Купить

Эхо распада. Валерия Яблонцева, Анастасия Волжская

Все книги автора


 

Оглавление

 

 

АННОТАЦИЯ

Шестнадцать лет назад миру, каким мы его знали, пришел конец. Выплеск, природу которого никто не понимал, волной прокатился по континенту с севера на юг, оставив после себя выжженную землю. На остатках расколотой страны люди выживали как могли.

   Тайны прошлого не волновали меня. Однако смерть родных в автокатастрофе и встреча с загадочным парнем запустили цепь событий, отправивших меня в закрытый город Северск-12, где все когда-то началось.

   Город, где я родилась.

   

ГЛАВА 1

Разбился мир на четырнадцать частей

   И от тела вождя осталась лишь тень

   Он разложился на горечь и едкую слизь

   А нам твердят, что все зашибись

   И все идет по плану.

   Безнадега. Если бы в энциклопедии требовалась иллюстрация к этому слову, можно было бы смело делать фотографию пейзажей вдоль ухабистой дороги, ведущей от окраин Центрального сектора на Север через мертвые земли. Хмурое небо, бурая сухая земля, уходящее в бесконечность полотно растрескавшегося асфальта, по которому шуршал шинами единственный рейсовый автобус.

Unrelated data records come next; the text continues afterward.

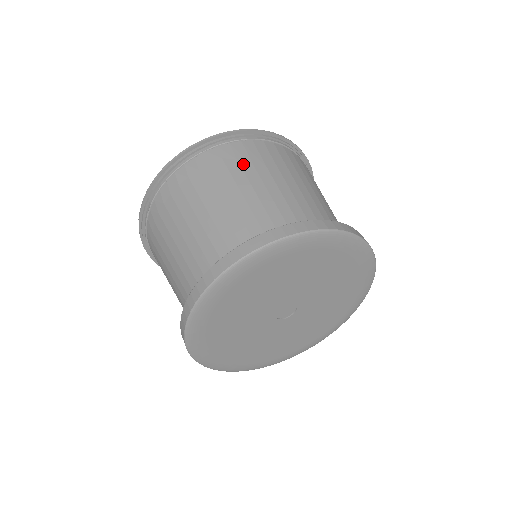
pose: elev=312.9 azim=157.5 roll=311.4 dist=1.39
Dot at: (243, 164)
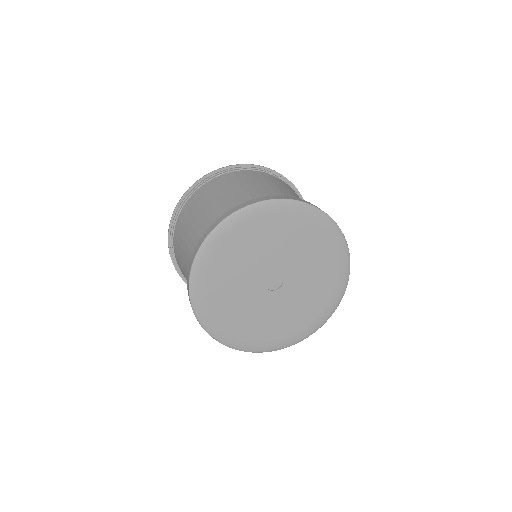
Dot at: (231, 182)
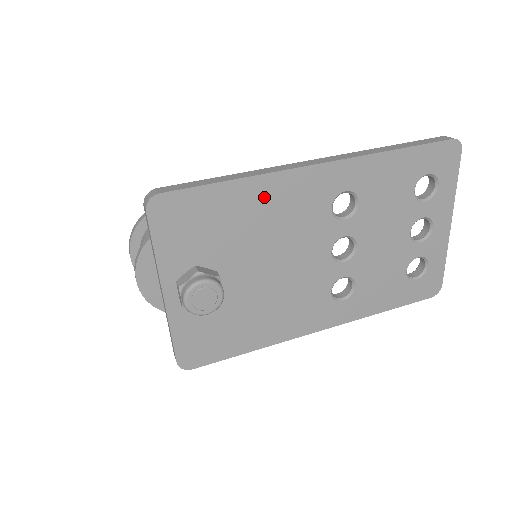
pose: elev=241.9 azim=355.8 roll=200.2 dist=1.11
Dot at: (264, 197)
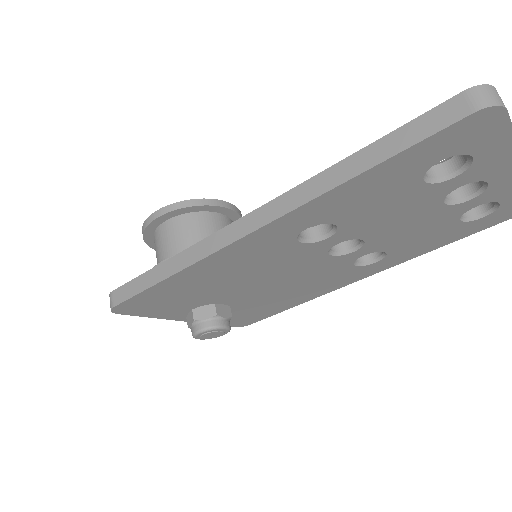
Dot at: (209, 271)
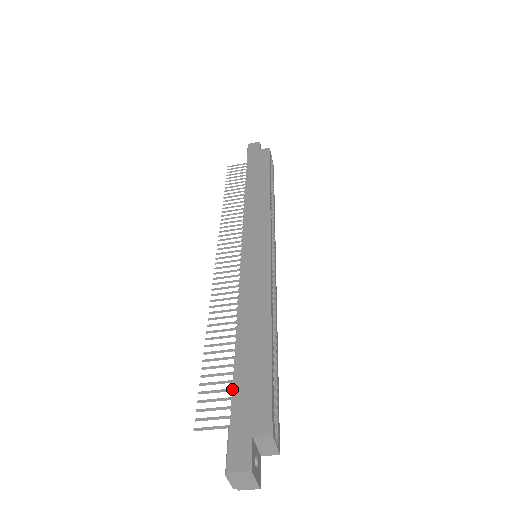
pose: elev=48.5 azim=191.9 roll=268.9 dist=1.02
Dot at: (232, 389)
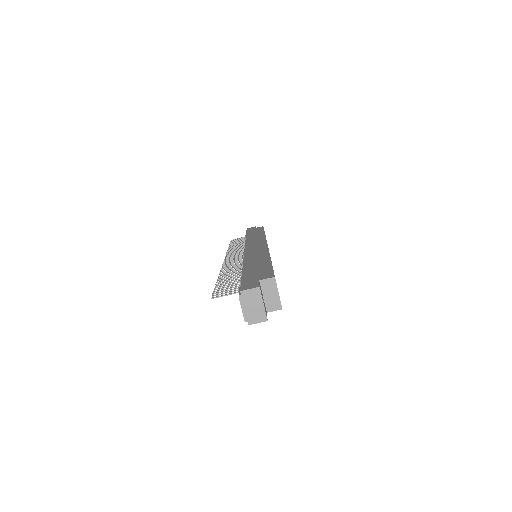
Dot at: (242, 275)
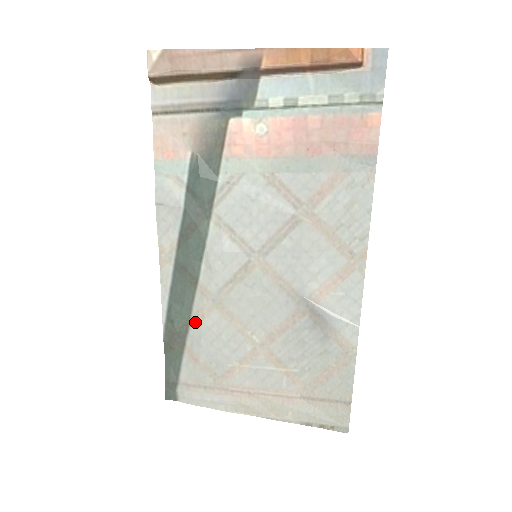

Пустота, тишина, разгоняемая лишь тарахтением старого двигателя, бледные лица немногочисленных пассажиров.

   Путешествие в загробный мир, не иначе.

   Борясь с дурнотой, неизменно сопровождавшей любую мою поездку в транспорте, я устало привалилась щекой к холодному стеклу. За окном проносились каменистые холмы с редкими, словно волосы старика, крючковатыми высохшими деревьями. Кое-где попадались брошенные дома, провожавшие автобус черными провалами окон. По бокам от дороги ржавели в кювете автомобили.

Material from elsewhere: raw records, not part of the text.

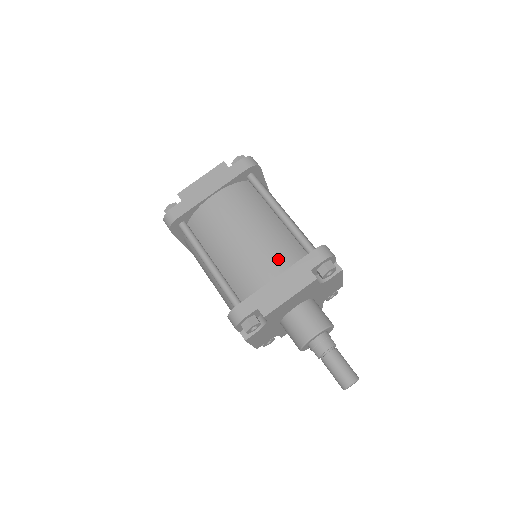
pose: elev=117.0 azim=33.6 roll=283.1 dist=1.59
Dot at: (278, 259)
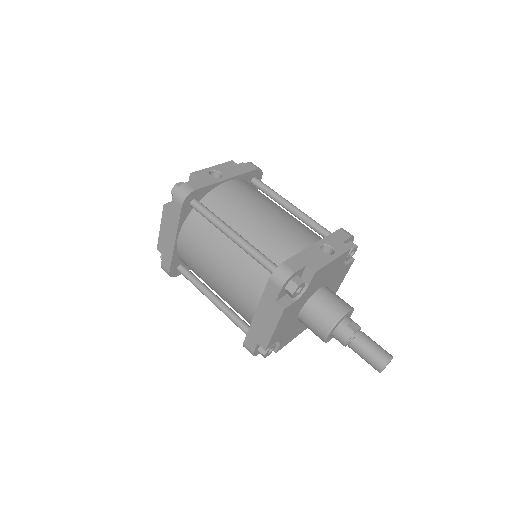
Dot at: (250, 292)
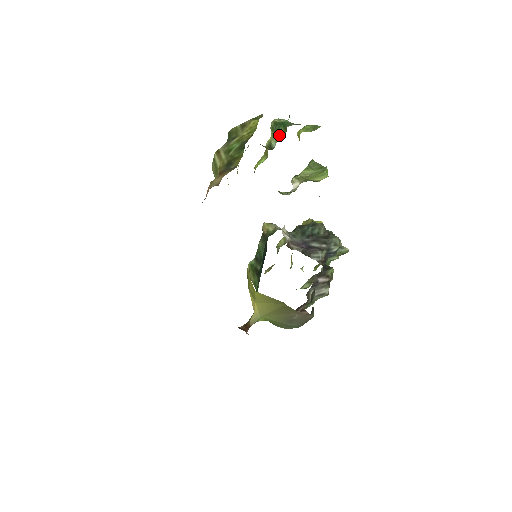
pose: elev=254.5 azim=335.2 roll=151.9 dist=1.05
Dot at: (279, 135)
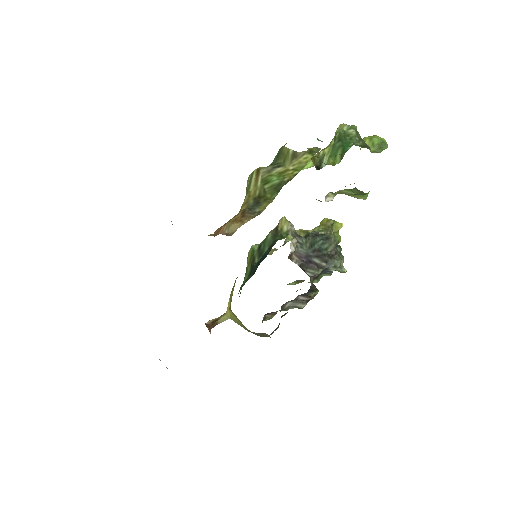
Dot at: (333, 158)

   Говорят, время лечит. Но Выплеск, разорвавший некогда огромную страну на полтора десятка автономных секторов, прокатился по земле безжалостным смертоносным потоком, оставив после себя незаживающий след, заметный даже сейчас, спустя долгие шестнадцать лет. Ни травинки, ни листочка, ни насекомого, ни птицы, с высоты высматривающей добычу. Воздух ничем не пах. И даже реки, соединявшие сектора, не зарождали по берегам желанной жизни.

   На мертвой земле были лишь ветер, пустые холмы, забытые города, ветшающие остатки цивилизации.

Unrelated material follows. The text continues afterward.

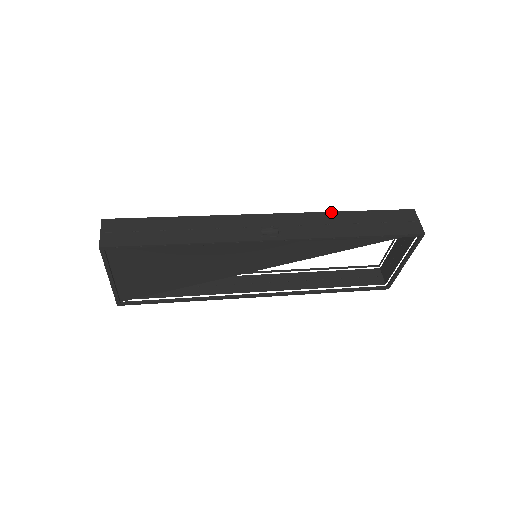
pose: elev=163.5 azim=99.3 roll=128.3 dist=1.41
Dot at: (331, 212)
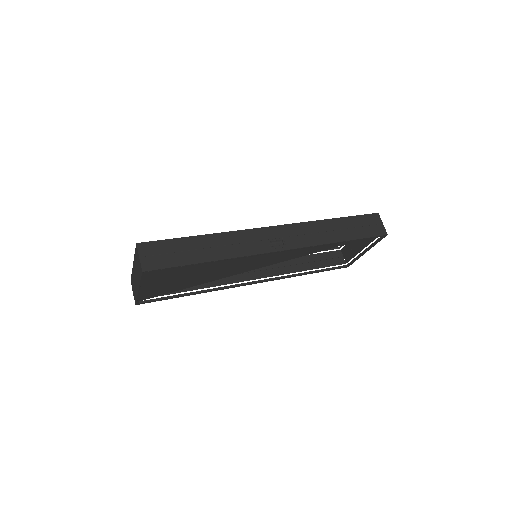
Dot at: (319, 221)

   И люди, упрямо колесящие между секторами по полуразрушенным дорогам.

   Люди и тараканы оставались всегда и везде.

   Взгляд выхватил надпись, оптимистично украшавшую фасад заброшенной пятиэтажки рядом с пустой школой. «На севере всегда есть место подвигу, надо только быть…»

   Окончание фразы было дописано позже чьей-то рукой прямо поверх заколоченных дверей подъезда.

   «…подальше от этого места».

   Я не сдержала усмешки. Иронично, ничего не скажешь. Вот только следовать совету я, увы, не собиралась.

   Север, и до того не слишком-то густонаселенный, сильнее прочих территорий пострадал от Выплеска. Больше половины шахтерских городков и поселков превратились в руины, а уцелевшие жители перебрались в места, где еще теплилась хоть какая-то жизнь – с более мягким климатом и ярким солнцем.

   Центру и Югу повезло больше. Их катастрофа затронула не так сильно – да и люди оказались не столь щепетильными в отношении суеверий, запрещавших занимать дома мертвецов. В конце концов, если кусок бесплодной земли выходит к морю, какая разница, растет ли на нем трава и виноград? Грех оставлять на произвол судьбы столь лакомое и перспективное место. А где есть человеческое упрямство, там рано или поздно появится и водопровод с электричеством, обеспечивая маломальский комфорт. Главное, чтобы нашлось жилье и работа. А виноград можно и на рынке купить у более удачливого соседа.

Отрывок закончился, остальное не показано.